Finanza, l'impegno dei ceo per la diversity

8/17Business

Alessandro Vandelli, ceo Gruppo Bper

(IMAGOECONOMICA)

Da sempre il Gruppo Bper mette al centro le persone. Crediamo che solo una cultura meritocratica, in azienda e nella società, possa promuovere la diversità e l'inclusione, favorendo occasioni di sviluppo. Negli ultimi anni abbiamo prestato attenzione crescente alla valorizzazione delle risorse femminili in vari ambiti.

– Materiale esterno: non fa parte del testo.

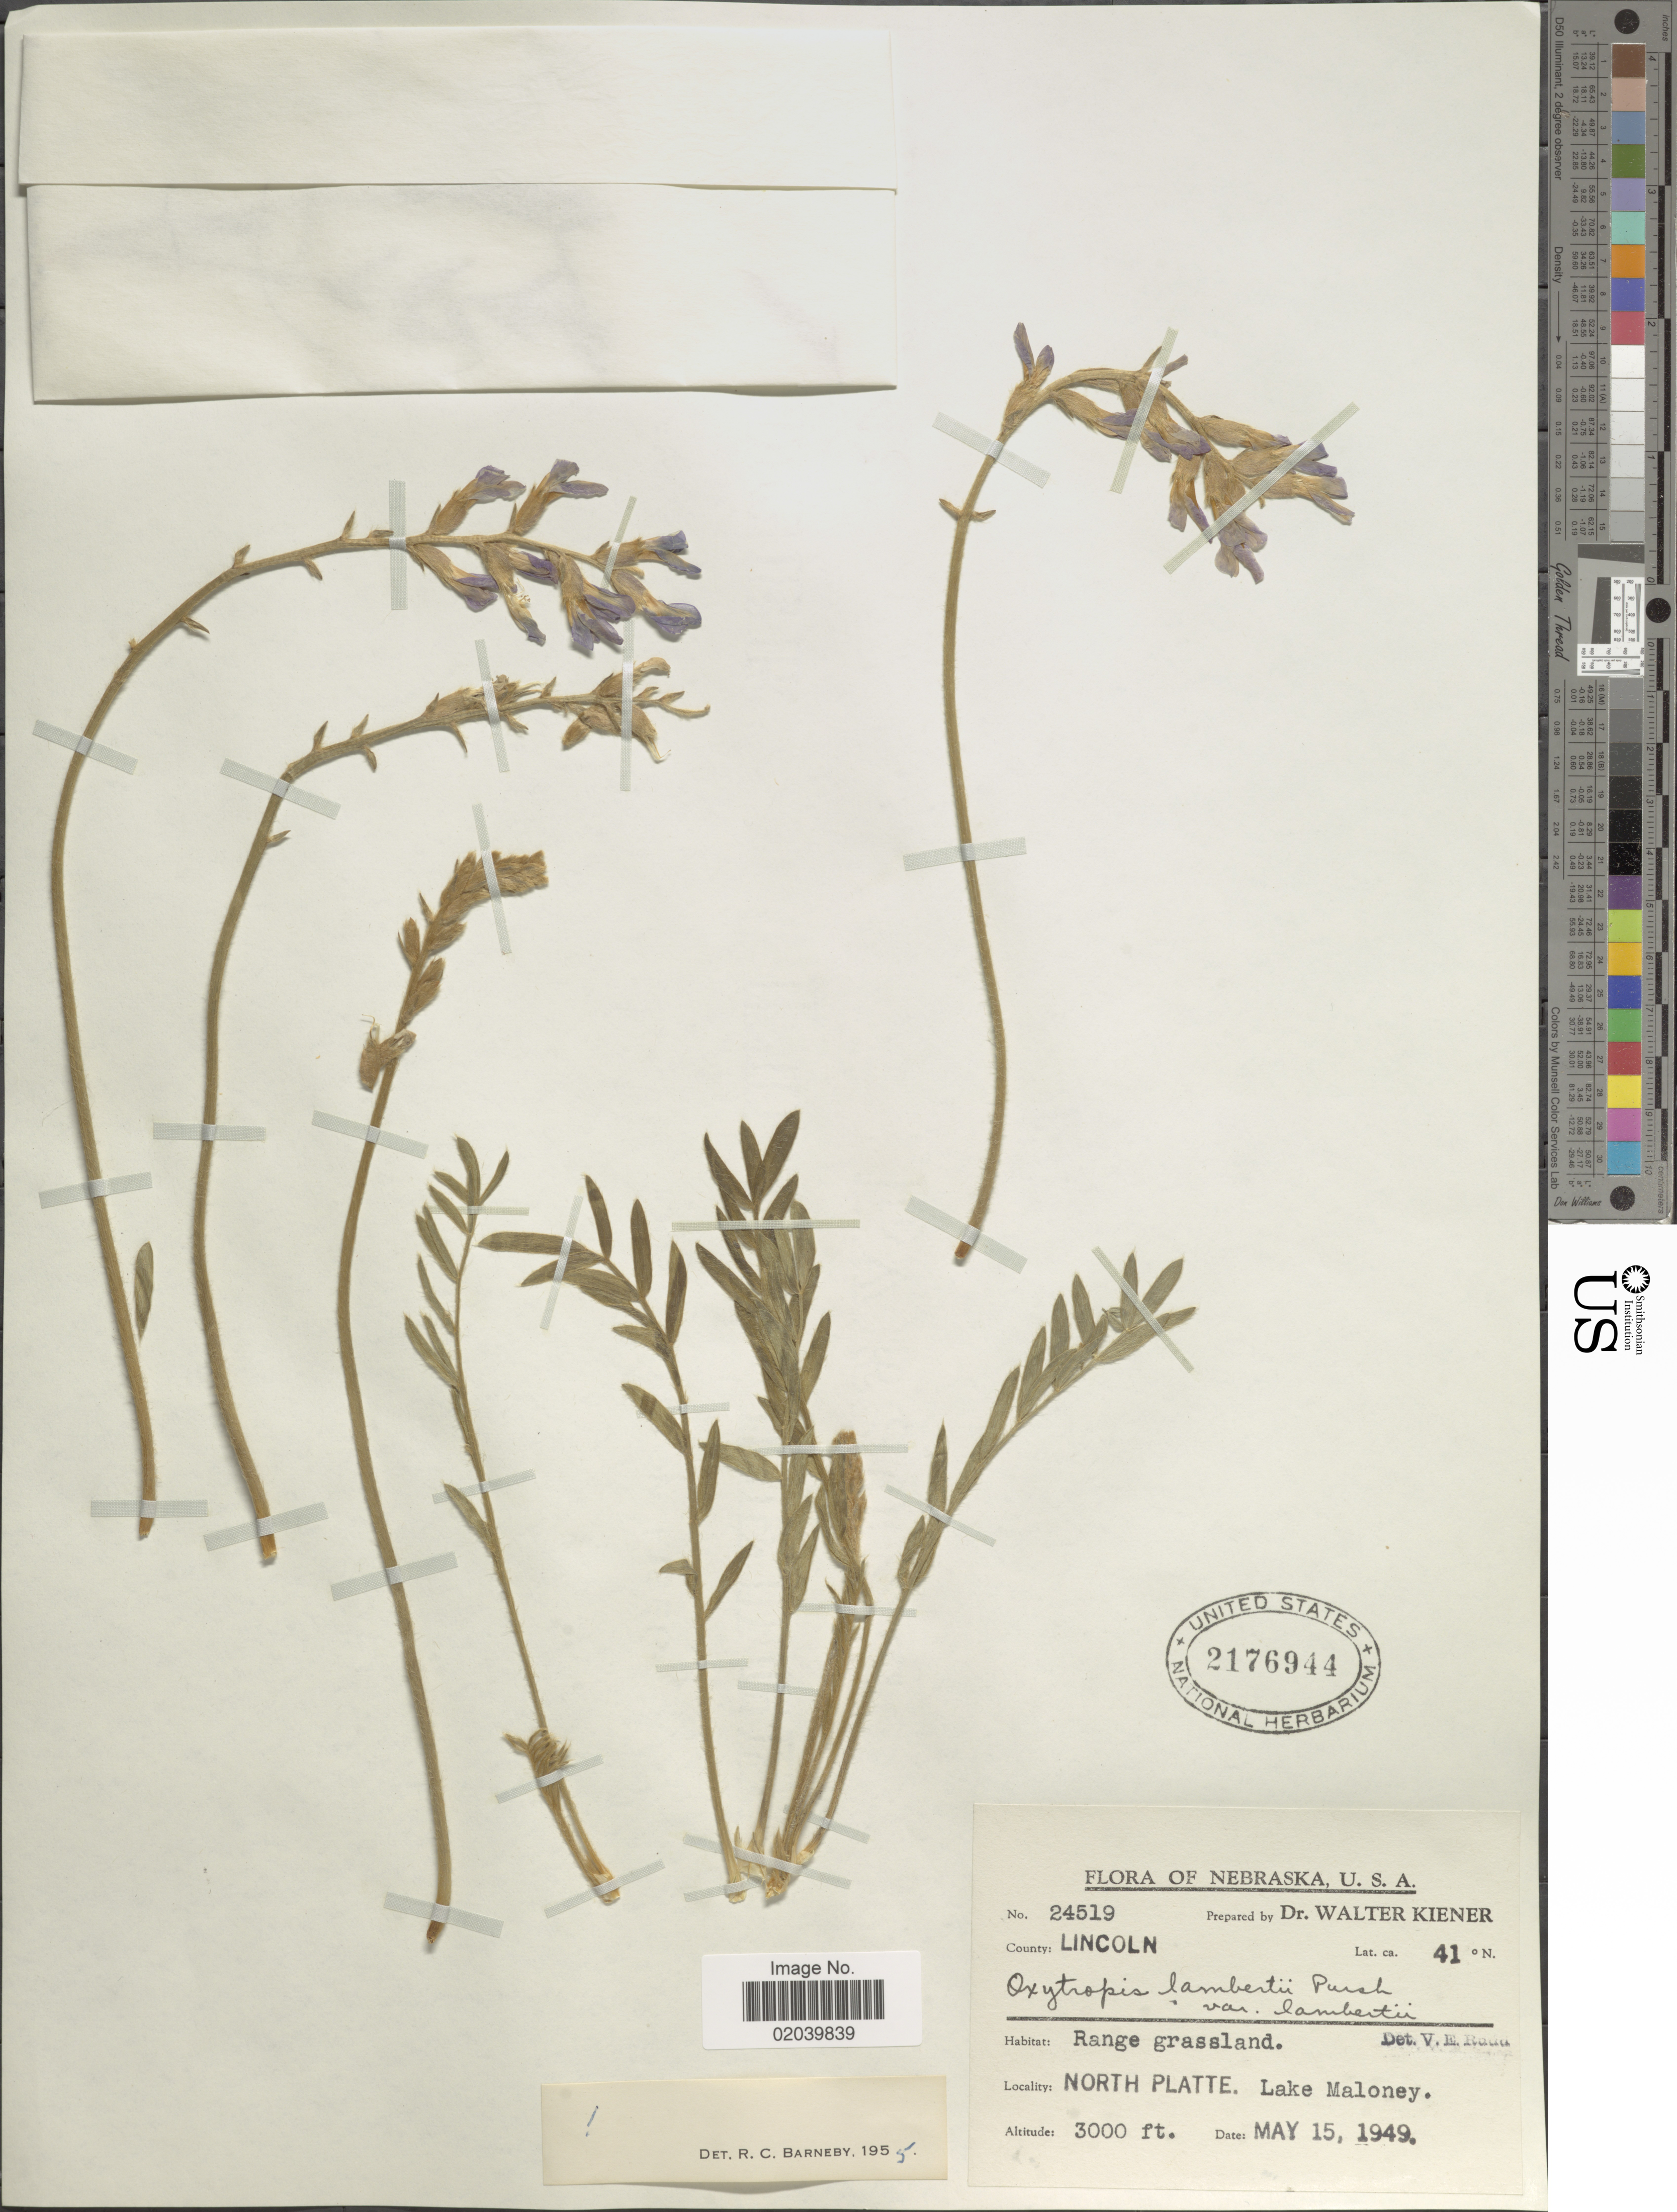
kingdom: Plantae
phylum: Tracheophyta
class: Magnoliopsida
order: Fabales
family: Fabaceae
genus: Oxytropis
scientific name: Oxytropis lambertii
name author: Pursh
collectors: W. Kiener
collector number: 24519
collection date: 1949-05-15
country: United States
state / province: Nebraska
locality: County: Lincoln. Range grassland. North Platte. Lake Maloney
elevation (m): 914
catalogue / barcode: US 2176944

Non a caso oggi nel Consiglio di Amministrazione di Bper Banca siedono 7 donne su un totale di 15 componenti, mentre nel Collegio Sindacale la presenza femminile è di 3 unità su 5. Sono numeri che rappresentano senz'altro una best practice nel sistema bancario nazionale. Ma l'attenzione per la diversity si estende dalla governance a tutte le attività dell'Istituto, seguendo un percorso molto articolato. Segnalo, tra l'altro, l'introduzione delle tematiche di inclusione nei piani formativi, mentre sulla conciliazione vita-lavoro abbiamo attivato da tempo un portale che raccoglie l'offerta di servizi dedicati al work-life balance» precisa l'ad Alessandro Vandelli, che aggiunge: «Permane, come area di miglioramento, la presenza di donne nelle posizioni apicali. Per lavorare su questo fronte specifico il gruppo Bper ha dato avvio al progetto “A pari merito”, che definisce una strategia aziendale più focalizzata a sostenere le donne nella crescita professionale e nella carriera. Con questo progetto, inserito nel Piano Industriale 2019-21 e destinato a proseguire in futuro, il gruppo Bper ha l'obiettivo di raggiungere almeno il 15% di donne dirigenti, puntando su specifici programmi di sviluppo manageriale e di conciliazione vita-lavoro».